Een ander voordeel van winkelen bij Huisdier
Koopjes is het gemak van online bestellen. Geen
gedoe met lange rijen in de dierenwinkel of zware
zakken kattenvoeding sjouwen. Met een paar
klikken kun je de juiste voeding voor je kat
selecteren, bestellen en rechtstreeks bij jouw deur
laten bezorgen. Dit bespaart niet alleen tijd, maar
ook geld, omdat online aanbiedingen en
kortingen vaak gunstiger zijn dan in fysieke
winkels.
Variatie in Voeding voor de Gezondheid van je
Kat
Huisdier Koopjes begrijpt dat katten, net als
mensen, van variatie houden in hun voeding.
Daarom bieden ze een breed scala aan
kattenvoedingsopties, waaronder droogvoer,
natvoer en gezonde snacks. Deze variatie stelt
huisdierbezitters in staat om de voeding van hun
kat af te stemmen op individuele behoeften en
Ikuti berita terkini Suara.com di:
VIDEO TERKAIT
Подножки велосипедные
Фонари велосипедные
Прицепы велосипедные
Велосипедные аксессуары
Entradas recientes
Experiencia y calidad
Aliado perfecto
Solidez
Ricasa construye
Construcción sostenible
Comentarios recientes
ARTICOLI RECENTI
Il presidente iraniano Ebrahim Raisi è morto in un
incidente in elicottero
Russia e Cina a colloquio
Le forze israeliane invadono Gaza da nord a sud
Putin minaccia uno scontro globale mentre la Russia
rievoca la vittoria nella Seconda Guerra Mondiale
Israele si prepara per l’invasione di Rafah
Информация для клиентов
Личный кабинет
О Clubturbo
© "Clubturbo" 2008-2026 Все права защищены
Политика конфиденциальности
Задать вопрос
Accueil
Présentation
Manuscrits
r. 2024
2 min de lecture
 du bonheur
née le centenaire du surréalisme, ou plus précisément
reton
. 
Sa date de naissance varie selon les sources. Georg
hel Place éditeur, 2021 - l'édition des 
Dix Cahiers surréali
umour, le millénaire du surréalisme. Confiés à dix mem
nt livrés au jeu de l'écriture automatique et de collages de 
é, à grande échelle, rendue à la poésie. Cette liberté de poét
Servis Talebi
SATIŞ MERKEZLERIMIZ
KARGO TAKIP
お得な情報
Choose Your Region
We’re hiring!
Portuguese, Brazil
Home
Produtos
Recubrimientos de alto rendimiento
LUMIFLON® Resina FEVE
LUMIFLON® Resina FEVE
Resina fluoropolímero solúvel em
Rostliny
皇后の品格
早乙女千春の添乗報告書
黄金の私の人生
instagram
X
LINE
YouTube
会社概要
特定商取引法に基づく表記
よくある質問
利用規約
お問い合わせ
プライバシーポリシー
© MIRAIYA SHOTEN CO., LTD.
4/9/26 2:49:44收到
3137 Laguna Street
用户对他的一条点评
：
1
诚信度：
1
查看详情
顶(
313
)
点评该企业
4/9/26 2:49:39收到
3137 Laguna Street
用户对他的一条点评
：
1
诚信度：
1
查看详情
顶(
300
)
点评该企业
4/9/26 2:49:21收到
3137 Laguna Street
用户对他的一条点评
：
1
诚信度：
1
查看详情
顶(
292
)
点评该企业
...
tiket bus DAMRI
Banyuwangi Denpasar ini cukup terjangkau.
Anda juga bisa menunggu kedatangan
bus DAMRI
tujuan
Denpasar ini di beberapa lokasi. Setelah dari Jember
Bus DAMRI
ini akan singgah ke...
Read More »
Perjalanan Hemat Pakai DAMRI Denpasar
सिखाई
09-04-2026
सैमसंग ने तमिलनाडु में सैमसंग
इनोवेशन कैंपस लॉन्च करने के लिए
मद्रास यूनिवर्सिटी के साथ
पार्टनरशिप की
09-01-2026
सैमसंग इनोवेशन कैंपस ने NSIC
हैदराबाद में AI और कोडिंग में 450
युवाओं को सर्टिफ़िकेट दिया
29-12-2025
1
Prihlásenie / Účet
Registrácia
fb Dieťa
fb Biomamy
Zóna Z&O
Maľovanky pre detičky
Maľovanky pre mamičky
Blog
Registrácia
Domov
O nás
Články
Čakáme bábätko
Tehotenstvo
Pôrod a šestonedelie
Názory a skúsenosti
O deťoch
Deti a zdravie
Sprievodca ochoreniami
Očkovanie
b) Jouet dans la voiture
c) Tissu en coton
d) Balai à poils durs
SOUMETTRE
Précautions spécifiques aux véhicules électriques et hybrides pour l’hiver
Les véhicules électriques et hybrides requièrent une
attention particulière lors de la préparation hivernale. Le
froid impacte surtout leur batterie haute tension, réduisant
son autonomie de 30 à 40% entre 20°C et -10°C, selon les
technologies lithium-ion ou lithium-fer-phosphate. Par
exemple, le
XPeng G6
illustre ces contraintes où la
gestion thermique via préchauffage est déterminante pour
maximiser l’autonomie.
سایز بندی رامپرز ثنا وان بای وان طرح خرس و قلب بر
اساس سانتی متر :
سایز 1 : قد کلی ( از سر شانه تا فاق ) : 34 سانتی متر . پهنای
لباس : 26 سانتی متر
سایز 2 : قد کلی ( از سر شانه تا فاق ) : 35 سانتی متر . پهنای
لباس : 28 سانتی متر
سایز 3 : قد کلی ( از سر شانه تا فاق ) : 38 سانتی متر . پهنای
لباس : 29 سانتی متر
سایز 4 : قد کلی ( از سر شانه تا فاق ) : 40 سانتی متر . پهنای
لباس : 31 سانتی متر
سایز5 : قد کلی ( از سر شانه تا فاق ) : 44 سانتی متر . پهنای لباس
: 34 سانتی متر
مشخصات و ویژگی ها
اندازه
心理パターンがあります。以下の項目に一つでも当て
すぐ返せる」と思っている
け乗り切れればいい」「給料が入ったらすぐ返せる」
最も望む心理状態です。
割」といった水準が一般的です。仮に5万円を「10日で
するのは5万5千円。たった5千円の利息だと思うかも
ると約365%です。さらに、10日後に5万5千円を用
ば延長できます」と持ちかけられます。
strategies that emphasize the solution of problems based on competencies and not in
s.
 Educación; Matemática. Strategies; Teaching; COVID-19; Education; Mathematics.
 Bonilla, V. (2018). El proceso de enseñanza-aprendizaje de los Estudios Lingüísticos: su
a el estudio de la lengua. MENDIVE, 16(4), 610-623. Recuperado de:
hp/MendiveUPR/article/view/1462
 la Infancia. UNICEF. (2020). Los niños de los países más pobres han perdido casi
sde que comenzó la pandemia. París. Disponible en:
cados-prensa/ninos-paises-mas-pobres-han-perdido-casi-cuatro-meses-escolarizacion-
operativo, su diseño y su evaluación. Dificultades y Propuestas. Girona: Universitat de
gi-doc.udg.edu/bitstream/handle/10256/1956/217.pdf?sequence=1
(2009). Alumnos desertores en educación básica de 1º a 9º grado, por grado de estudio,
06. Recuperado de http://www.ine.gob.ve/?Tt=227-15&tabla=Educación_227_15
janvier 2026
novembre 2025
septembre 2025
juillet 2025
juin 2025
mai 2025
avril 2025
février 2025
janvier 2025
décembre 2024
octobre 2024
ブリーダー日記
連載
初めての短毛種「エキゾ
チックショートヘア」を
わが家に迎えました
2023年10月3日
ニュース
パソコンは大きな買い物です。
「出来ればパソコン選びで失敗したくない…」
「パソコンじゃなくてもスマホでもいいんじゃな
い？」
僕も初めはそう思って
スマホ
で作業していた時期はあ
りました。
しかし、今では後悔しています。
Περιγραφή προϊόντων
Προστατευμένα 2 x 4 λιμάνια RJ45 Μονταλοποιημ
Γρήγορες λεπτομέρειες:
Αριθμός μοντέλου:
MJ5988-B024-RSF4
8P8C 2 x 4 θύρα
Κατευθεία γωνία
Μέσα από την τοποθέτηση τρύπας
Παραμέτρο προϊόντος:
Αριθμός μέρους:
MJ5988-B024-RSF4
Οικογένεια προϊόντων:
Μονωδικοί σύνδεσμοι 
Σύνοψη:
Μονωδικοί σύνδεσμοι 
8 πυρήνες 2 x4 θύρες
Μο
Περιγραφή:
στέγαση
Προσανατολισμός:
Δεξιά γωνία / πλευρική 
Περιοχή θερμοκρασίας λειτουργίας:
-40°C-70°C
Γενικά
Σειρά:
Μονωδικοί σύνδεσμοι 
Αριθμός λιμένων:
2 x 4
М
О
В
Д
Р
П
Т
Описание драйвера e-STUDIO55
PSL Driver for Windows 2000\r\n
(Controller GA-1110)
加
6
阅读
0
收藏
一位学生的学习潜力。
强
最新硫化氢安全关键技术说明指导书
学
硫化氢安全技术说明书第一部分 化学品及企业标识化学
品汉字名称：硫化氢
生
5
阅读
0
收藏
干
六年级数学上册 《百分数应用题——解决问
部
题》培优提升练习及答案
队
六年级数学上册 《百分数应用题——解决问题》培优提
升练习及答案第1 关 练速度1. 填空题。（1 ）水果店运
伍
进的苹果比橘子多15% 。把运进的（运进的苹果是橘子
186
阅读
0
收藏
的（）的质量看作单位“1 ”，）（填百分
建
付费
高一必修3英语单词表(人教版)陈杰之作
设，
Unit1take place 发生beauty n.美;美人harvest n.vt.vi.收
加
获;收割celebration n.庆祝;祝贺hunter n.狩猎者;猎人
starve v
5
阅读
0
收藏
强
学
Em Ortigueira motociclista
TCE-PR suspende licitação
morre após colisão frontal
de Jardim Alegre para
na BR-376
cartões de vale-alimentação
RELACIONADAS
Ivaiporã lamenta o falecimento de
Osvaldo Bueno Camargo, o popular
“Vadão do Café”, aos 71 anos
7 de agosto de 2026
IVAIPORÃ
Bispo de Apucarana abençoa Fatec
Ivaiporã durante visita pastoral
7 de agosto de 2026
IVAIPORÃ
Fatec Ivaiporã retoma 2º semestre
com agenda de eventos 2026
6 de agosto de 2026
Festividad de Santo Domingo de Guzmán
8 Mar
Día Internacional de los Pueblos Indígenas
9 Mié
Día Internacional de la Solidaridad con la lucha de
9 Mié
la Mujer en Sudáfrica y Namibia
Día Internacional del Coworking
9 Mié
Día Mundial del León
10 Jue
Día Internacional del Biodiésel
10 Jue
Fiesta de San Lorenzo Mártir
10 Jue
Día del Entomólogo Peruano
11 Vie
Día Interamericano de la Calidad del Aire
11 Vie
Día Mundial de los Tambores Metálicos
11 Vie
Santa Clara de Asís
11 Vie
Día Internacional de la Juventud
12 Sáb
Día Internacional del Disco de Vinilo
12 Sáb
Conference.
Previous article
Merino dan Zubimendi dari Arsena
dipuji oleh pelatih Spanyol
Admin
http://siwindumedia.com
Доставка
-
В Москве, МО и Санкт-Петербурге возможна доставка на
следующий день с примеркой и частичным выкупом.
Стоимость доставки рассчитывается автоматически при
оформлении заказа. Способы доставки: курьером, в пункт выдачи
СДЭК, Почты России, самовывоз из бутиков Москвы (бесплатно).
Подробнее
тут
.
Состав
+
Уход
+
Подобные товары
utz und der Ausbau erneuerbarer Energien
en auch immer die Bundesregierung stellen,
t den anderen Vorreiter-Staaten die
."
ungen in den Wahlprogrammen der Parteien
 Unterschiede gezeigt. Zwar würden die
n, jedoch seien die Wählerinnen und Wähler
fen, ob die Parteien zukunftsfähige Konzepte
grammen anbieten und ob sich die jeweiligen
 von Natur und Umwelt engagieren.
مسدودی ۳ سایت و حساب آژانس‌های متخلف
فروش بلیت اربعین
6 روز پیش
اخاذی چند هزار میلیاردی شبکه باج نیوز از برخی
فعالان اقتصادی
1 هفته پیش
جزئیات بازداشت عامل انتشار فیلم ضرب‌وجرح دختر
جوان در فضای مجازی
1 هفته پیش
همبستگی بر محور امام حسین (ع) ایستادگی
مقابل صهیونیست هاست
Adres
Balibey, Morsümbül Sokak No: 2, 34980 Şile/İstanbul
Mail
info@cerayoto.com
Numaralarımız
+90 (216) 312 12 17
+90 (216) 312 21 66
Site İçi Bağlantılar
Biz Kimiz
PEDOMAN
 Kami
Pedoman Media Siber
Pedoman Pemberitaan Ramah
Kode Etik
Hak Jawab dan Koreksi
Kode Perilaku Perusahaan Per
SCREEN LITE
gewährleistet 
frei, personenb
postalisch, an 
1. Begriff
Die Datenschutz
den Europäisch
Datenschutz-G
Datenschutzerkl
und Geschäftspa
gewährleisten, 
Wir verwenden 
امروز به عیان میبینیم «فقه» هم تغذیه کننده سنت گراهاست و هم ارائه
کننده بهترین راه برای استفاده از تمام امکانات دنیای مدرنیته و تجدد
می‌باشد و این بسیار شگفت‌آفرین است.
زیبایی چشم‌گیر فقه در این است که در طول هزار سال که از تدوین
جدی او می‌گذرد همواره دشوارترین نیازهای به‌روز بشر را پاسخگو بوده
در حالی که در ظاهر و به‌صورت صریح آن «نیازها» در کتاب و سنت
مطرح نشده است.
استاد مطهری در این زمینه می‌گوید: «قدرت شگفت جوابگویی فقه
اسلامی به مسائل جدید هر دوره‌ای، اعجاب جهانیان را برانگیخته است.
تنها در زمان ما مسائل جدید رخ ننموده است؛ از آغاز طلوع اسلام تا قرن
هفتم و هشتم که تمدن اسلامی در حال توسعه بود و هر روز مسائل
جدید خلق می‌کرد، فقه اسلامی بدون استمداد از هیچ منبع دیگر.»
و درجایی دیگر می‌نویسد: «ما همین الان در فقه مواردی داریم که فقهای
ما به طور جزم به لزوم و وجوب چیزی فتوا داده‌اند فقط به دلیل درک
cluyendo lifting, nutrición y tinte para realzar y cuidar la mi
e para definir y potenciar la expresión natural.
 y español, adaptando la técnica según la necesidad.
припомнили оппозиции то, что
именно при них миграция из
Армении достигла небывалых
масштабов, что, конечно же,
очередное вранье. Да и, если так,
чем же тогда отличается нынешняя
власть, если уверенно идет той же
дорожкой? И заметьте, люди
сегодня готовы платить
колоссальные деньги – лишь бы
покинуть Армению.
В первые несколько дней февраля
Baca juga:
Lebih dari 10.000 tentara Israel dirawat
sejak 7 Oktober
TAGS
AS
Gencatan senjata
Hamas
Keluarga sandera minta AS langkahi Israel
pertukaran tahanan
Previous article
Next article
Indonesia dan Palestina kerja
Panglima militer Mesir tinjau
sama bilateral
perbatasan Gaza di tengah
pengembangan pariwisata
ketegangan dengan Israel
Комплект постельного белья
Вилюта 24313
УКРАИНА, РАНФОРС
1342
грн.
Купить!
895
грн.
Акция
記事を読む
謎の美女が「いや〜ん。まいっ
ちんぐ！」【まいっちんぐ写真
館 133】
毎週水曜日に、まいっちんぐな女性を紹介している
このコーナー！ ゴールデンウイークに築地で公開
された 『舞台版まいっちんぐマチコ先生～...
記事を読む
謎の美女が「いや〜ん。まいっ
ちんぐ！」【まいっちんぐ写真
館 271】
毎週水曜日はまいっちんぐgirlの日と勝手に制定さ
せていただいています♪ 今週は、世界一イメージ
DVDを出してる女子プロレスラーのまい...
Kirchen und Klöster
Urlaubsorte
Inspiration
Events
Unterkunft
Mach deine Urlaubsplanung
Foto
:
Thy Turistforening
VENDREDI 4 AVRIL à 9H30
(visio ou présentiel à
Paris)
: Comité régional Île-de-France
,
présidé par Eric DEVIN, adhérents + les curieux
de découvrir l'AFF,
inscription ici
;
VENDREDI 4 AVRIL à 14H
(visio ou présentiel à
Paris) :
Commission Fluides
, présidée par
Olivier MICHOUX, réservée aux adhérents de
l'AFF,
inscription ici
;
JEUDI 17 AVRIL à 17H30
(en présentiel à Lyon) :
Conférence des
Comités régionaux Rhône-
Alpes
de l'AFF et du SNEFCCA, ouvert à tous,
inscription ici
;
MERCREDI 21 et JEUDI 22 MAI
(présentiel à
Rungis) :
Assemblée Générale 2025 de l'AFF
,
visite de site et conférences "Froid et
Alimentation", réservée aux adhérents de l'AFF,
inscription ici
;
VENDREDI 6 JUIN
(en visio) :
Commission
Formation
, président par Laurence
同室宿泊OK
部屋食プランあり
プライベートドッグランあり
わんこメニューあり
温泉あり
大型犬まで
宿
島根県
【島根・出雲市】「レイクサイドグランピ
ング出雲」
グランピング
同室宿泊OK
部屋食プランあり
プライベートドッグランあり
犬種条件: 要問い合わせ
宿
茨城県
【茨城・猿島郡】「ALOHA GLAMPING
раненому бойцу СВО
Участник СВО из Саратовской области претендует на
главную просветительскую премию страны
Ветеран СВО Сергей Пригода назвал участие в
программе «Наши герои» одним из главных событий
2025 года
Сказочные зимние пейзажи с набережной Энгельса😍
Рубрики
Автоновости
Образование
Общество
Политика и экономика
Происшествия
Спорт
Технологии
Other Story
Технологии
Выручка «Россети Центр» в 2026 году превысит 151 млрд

Task prompt: Lines above with "juga" in them are the ones to copy.

Exercise answer:
Anda juga bisa menunggu kedatangan
Baca juga:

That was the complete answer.